Pour moi, l’une des particularités fondatrices de l’originalité de son action politique  réside dans l’inspiration de son idéal par ses principes philosophiques. Jaurès, philosophe doublé d’un homme d’Etat.

L’on ne saurait essayer de comprendre la trajectoire de Jean Jaurès sans examiner le contexte familial qui le vit grandir, enracinement à la paysannerie occitane, constante lutte pour l’existence car dépourvue de fortune personnelle tout en conservant un lien social avec la bourgeoisie moyenne par des origines familiales en particulier dans des carrières militaires et parlementaires des cousins de son père (Benjamin Jaurès : amiral, député, sénateur  puis ministre).

Mais le moment essentiel qui va orienter son parcours intellectuel demeure la place qu’il se fit naturellement à l’école. Ses premières interventions publiques dont nous avons la connaissance et sa rencontre avec cet inspecteur de l’Enseignement, Félix Deltour, recruteur de forts en thèmes qui le plaça au Collège Sainte Barbe marche pied pour l’Ecole Normale, le prédéterminaient à rencontrer  la philosophie. « Une force qui, parce qu’elle domine toutes ces manifestations diverses, échappe à nos prises immédiates et recule vers les profondeurs l’esprit de l’homme qui découvre toujours une chose à expliquer sous la chose expliquée ? Comme l’onde en une mer sans fond.»

Sa thèse française à l’Ecole Normale Supérieure  « De la réalité du monde sensible » demeure sa référence philosophique, enrichie, développée dans ses nombreux livres et articles de journaux comme autant de «recherches  permanentes », insatisfait de ne pouvoir partager autant qu’il le souhaite le principe de vie qui l’obsède : l’émancipation de l’être humain.

Jaurès considère la métaphysique comme une création spontanée de l’esprit, donc de la poésie.
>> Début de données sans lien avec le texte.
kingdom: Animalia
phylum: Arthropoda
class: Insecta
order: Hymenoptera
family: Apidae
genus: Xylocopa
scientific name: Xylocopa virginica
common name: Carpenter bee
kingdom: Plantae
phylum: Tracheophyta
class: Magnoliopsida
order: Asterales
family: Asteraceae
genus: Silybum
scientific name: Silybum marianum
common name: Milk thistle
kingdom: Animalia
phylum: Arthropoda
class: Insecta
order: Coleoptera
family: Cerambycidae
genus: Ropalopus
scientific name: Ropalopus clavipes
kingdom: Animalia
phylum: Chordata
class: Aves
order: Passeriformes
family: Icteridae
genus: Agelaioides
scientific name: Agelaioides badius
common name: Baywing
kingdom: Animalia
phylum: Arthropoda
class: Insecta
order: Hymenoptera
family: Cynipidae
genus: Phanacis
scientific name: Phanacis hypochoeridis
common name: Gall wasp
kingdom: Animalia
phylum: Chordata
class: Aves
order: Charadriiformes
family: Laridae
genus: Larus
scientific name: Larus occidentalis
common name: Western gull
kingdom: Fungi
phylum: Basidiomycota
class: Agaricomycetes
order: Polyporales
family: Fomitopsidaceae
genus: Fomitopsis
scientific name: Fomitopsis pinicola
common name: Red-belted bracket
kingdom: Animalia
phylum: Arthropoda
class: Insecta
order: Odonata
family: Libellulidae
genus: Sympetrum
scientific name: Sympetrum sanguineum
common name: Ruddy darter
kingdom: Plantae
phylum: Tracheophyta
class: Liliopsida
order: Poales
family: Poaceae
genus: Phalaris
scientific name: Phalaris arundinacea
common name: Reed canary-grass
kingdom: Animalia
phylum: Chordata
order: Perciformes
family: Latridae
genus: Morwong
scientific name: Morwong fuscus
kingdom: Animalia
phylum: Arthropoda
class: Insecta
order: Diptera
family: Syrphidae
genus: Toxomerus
Pour lui, la forme fondamentale de la création de l’esprit est l’Unité. Le panthéisme de Jaurès c’est l’unité du monde physique et moral, la réalité d’une loi universelle regroupant tous les phénomènes, dans le droit fil des travaux de Platon et Spinoza. « Le besoin de l’unité est le plus profond et le plus noble de l’esprit humain…Tout moment de la durée retentit à l’infini dans les moments ultérieurs, et l’esprit, en franchissant les siècles d’un bond, retrouve la suite intelligible de ce qu’il a quitté…La liberté se mêle à la nécessité, comme le hasard à la loi…Nous vivons en partie dans la région du hasard, en partie dans le monde des lois. »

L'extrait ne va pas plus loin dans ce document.